[The task] Using the data below, print exactly the line with "staining of stomach", the line with "magnification brightfield microscopy", and every line between them, but none of the pictures.

[Given records]
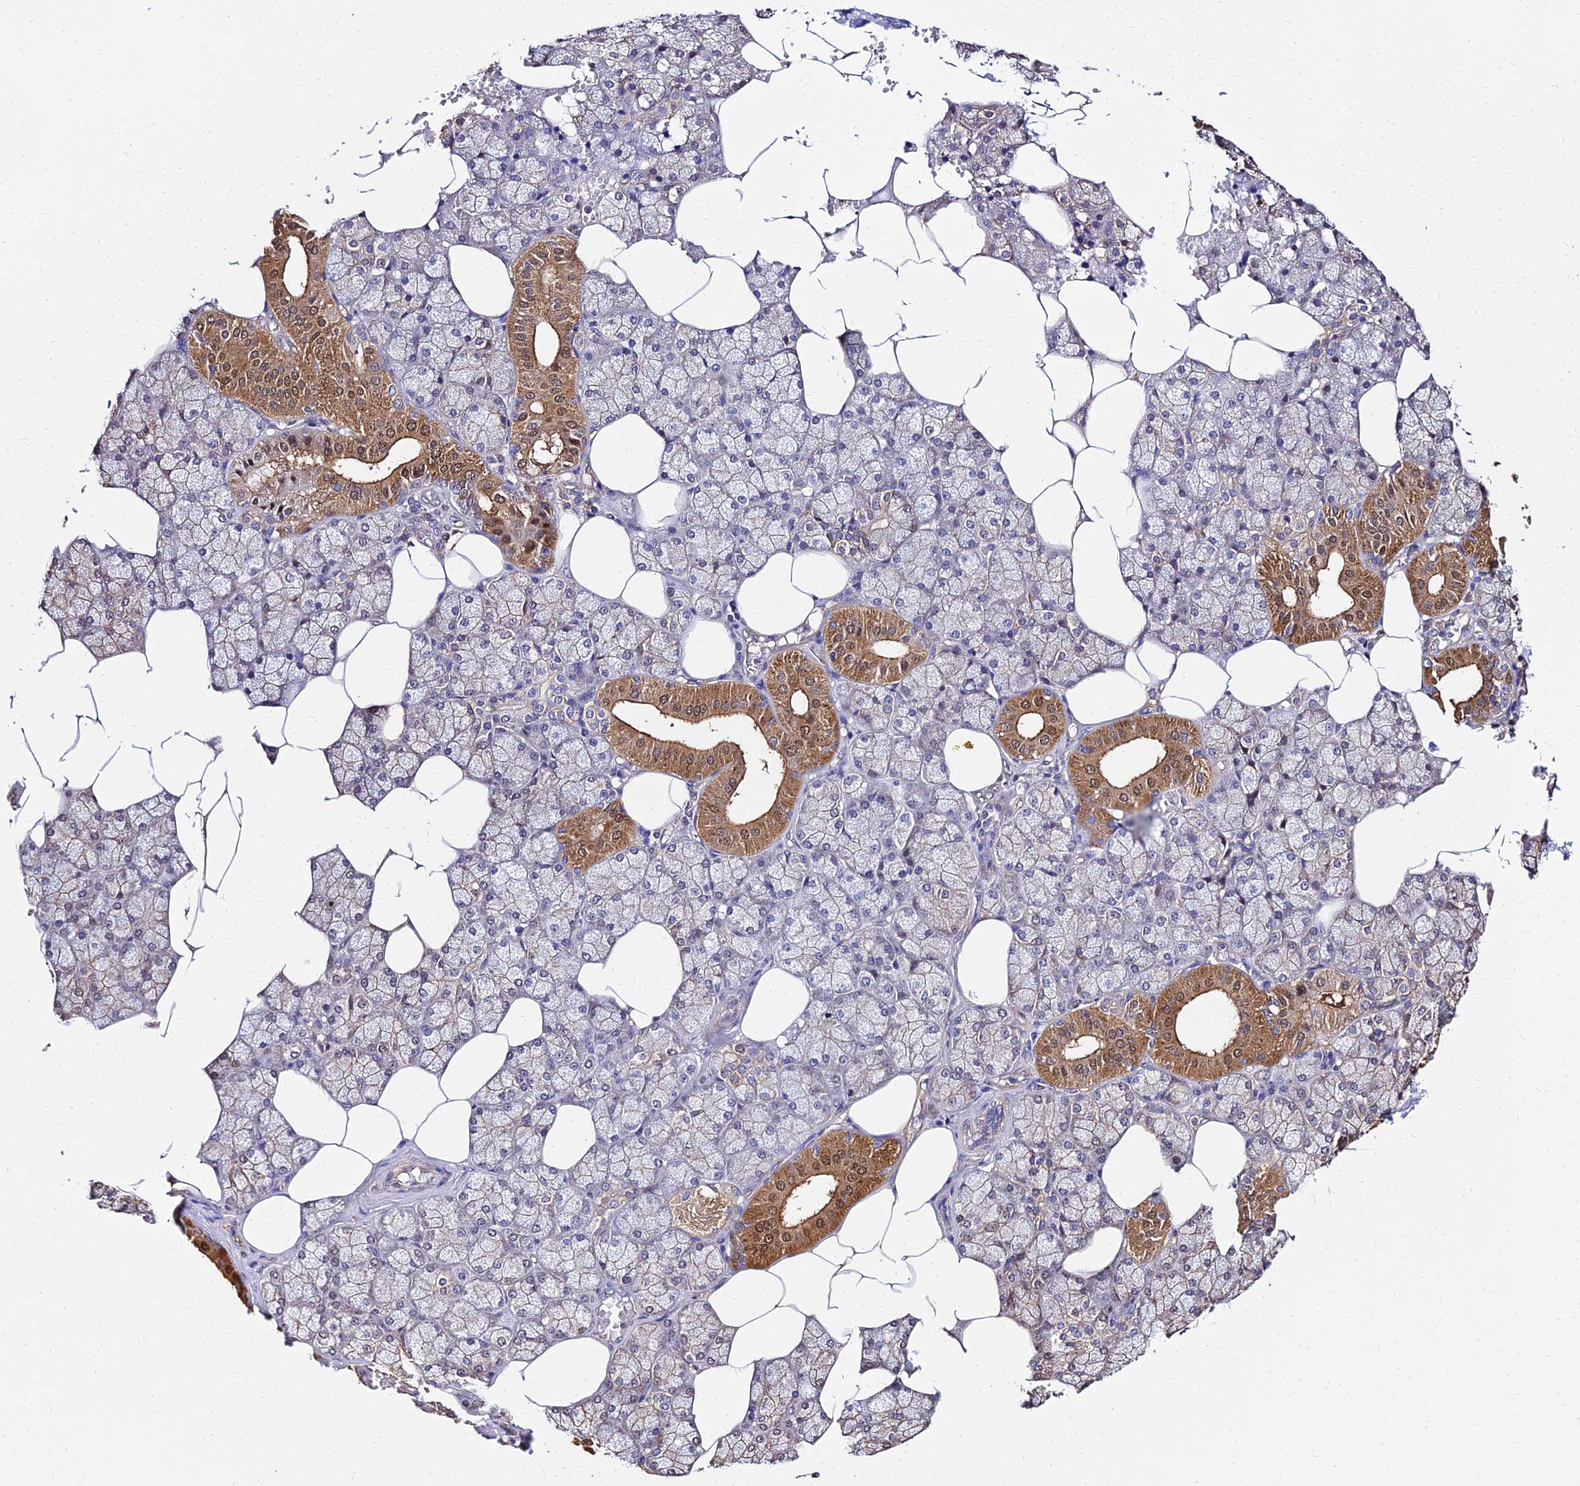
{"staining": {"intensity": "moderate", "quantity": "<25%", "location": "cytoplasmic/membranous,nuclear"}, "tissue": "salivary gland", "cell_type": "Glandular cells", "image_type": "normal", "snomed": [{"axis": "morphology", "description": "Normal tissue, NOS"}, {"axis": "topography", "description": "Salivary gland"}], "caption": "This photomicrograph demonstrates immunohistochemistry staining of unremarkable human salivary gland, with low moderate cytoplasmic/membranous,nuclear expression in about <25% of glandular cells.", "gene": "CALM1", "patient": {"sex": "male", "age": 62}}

--

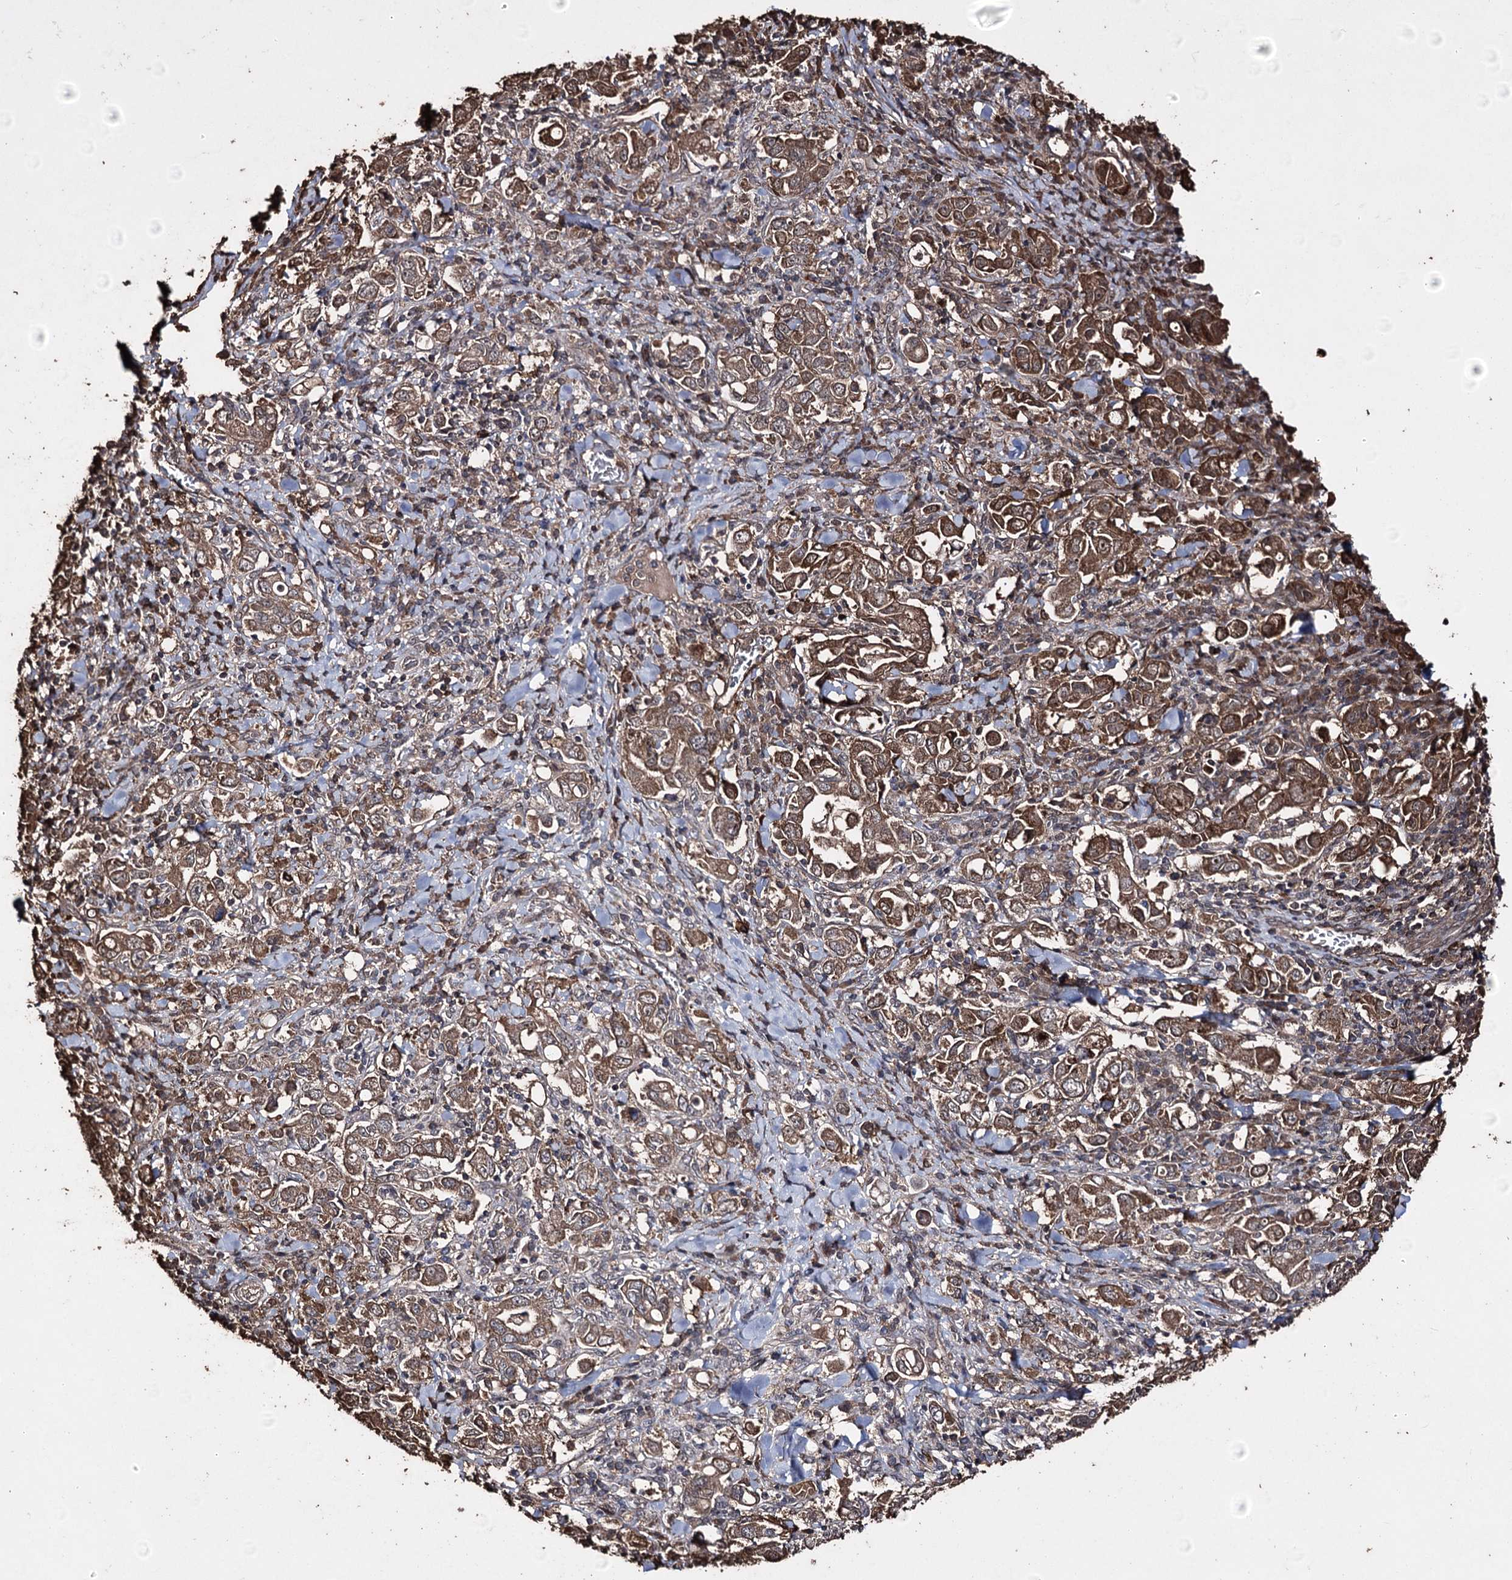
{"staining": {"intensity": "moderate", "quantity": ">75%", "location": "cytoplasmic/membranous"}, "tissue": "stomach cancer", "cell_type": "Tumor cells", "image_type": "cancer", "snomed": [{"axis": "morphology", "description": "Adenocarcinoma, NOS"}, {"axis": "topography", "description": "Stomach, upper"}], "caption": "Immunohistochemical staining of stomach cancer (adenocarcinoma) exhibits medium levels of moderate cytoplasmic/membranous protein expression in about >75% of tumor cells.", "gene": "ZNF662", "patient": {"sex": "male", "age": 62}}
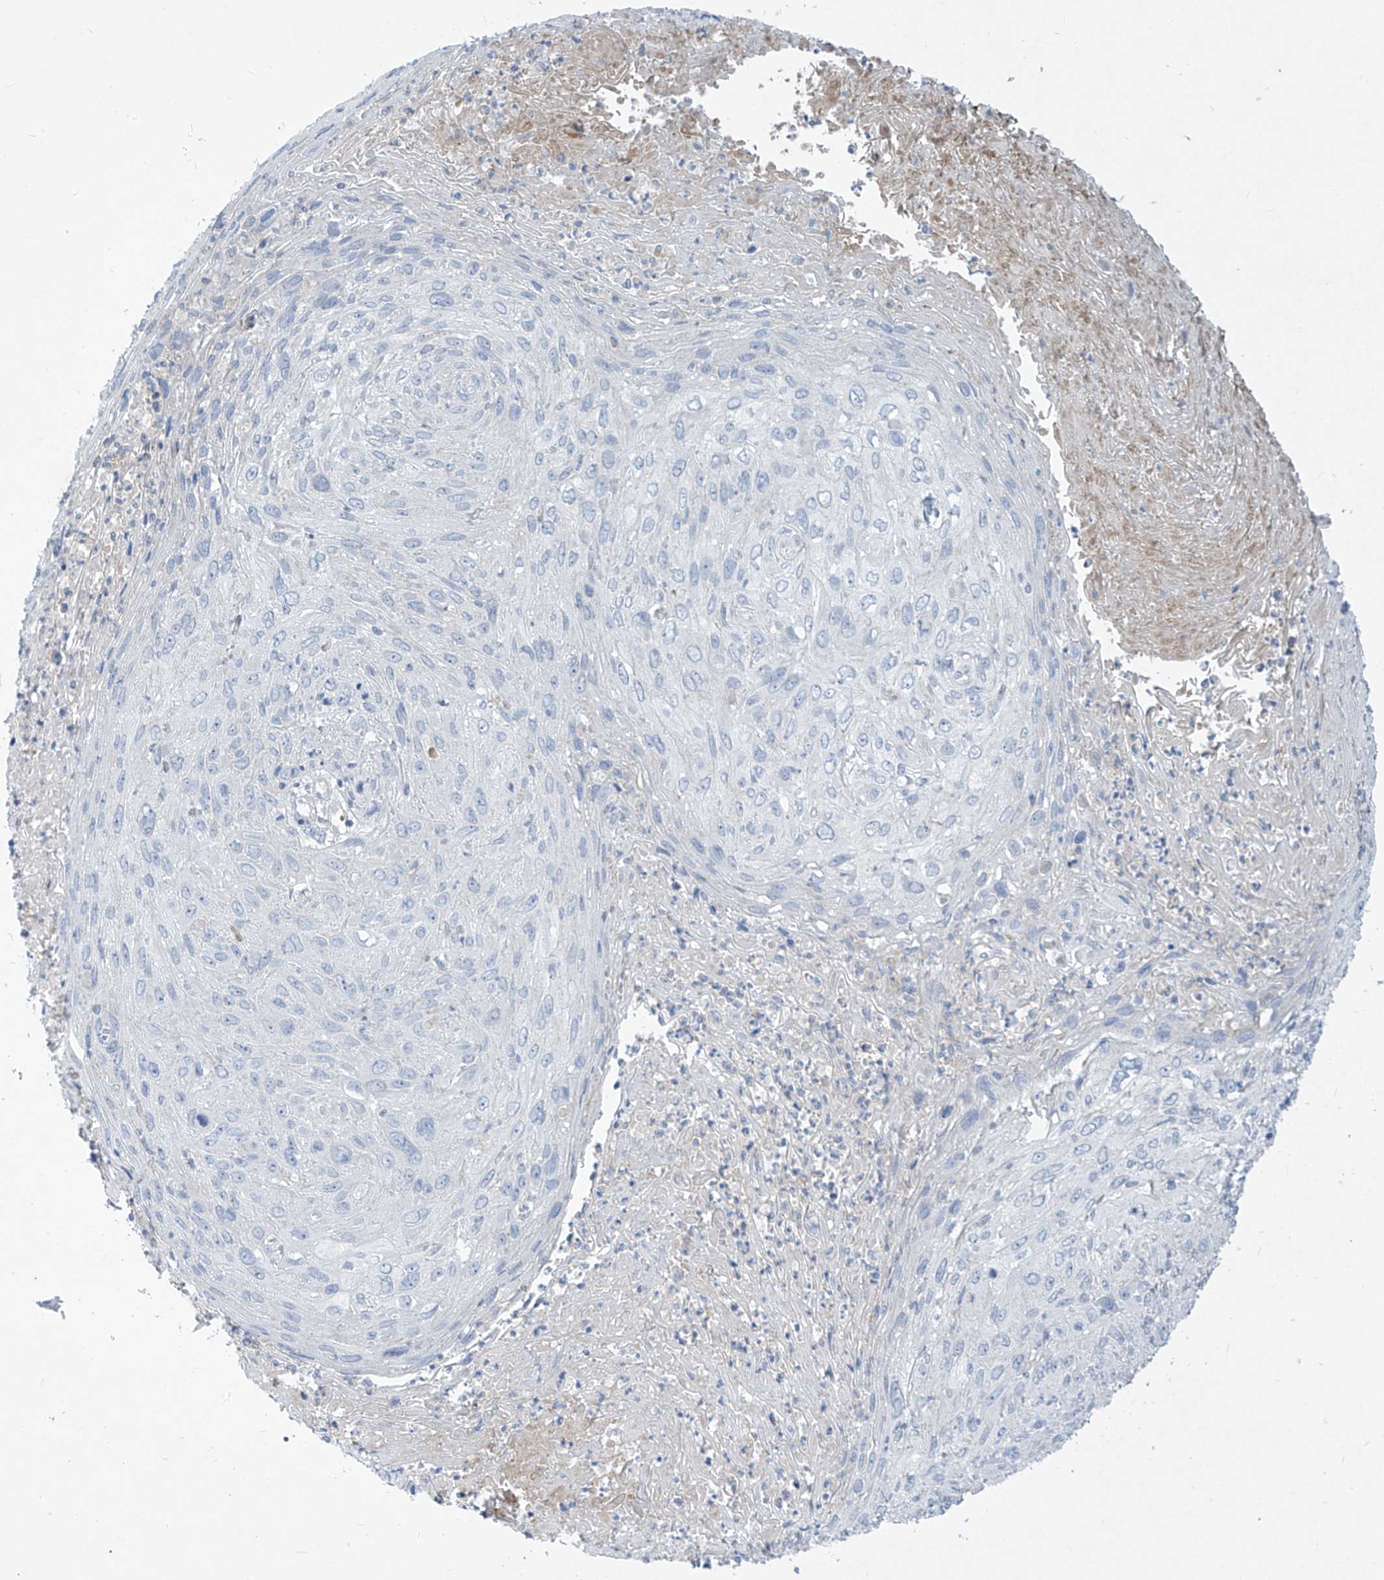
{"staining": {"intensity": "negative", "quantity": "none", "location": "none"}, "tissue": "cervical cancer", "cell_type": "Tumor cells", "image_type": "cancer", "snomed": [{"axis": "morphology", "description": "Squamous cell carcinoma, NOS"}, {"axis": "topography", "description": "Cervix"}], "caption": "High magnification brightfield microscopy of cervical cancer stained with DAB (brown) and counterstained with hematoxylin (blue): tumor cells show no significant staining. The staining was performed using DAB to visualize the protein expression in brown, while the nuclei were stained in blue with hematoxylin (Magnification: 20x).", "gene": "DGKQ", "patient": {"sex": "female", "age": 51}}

...

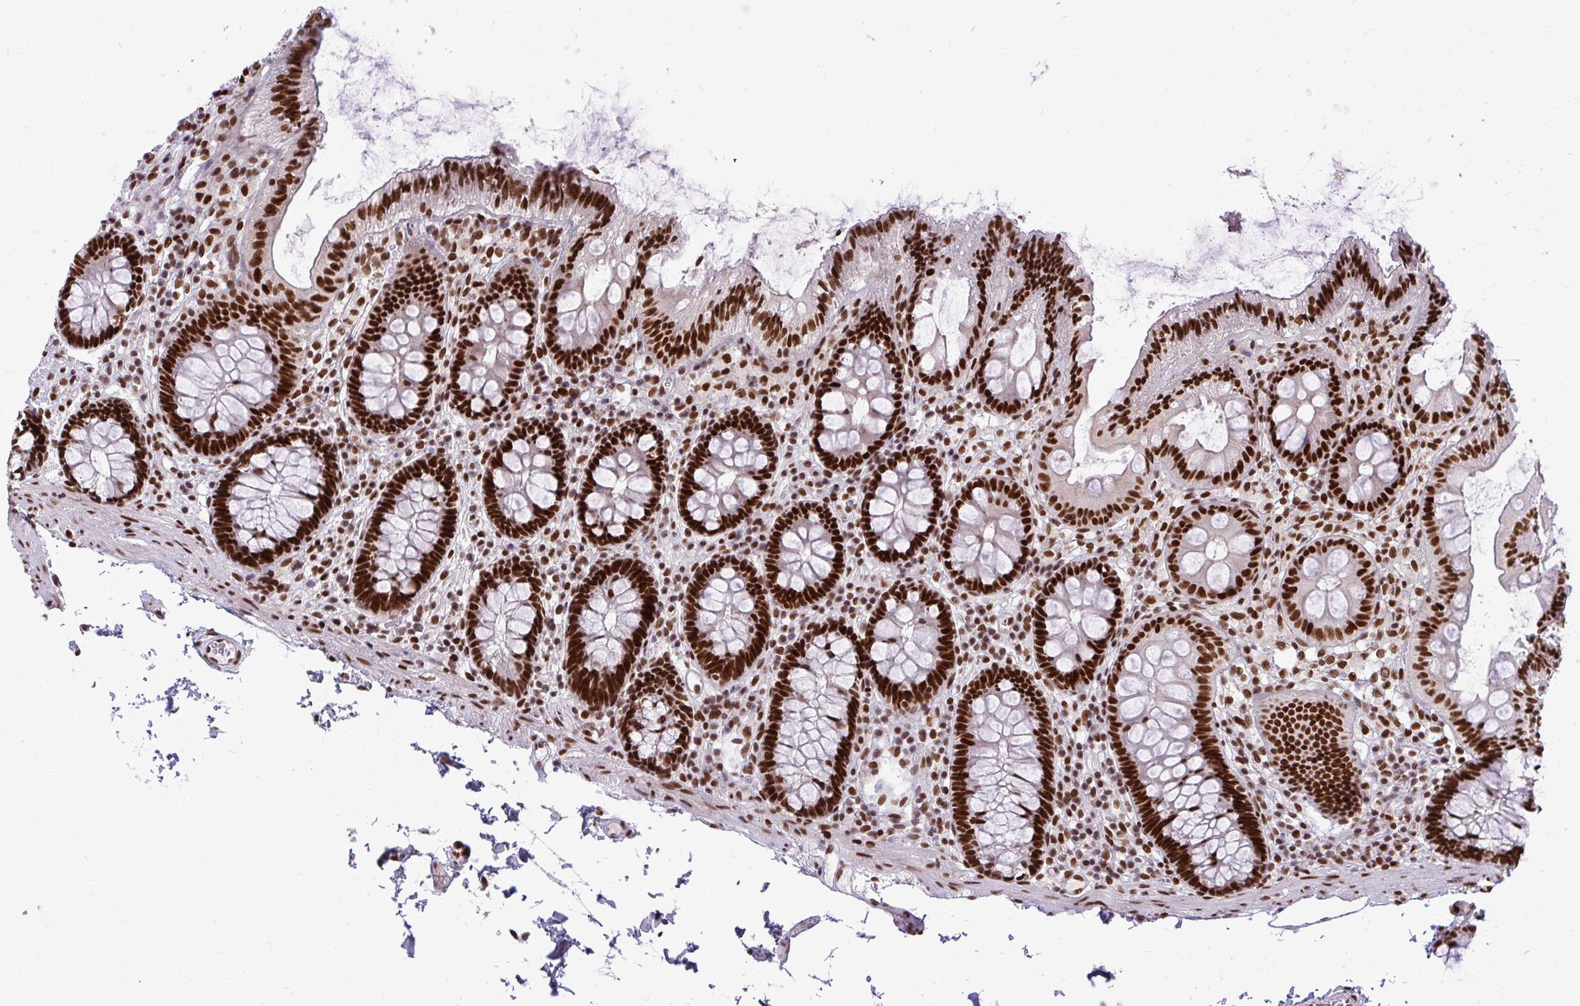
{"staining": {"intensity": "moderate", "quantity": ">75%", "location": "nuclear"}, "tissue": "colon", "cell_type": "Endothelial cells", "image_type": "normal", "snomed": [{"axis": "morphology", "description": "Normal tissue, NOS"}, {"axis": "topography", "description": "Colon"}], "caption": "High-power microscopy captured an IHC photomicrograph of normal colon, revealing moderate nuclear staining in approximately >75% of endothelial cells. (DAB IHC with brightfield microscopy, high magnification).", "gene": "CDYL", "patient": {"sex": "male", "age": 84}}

[Response]
{"staining": {"intensity": "moderate", "quantity": ">75%", "location": "cytoplasmic/membranous"}, "tissue": "stomach cancer", "cell_type": "Tumor cells", "image_type": "cancer", "snomed": [{"axis": "morphology", "description": "Adenocarcinoma, NOS"}, {"axis": "topography", "description": "Stomach, upper"}], "caption": "Immunohistochemical staining of stomach cancer (adenocarcinoma) exhibits medium levels of moderate cytoplasmic/membranous protein expression in about >75% of tumor cells.", "gene": "ZNF662", "patient": {"sex": "male", "age": 62}}
{"staining": {"intensity": "negative", "quantity": "none", "location": "none"}, "tissue": "cervical cancer", "cell_type": "Tumor cells", "image_type": "cancer", "snomed": [{"axis": "morphology", "description": "Squamous cell carcinoma, NOS"}, {"axis": "topography", "description": "Cervix"}], "caption": "High magnification brightfield microscopy of cervical cancer stained with DAB (brown) and counterstained with hematoxylin (blue): tumor cells show no significant staining. The staining was performed using DAB to visualize the protein expression in brown, while the nuclei were stained in blue with hematoxylin (Magnification: 20x).", "gene": "DGKQ", "patient": {"sex": "female", "age": 51}}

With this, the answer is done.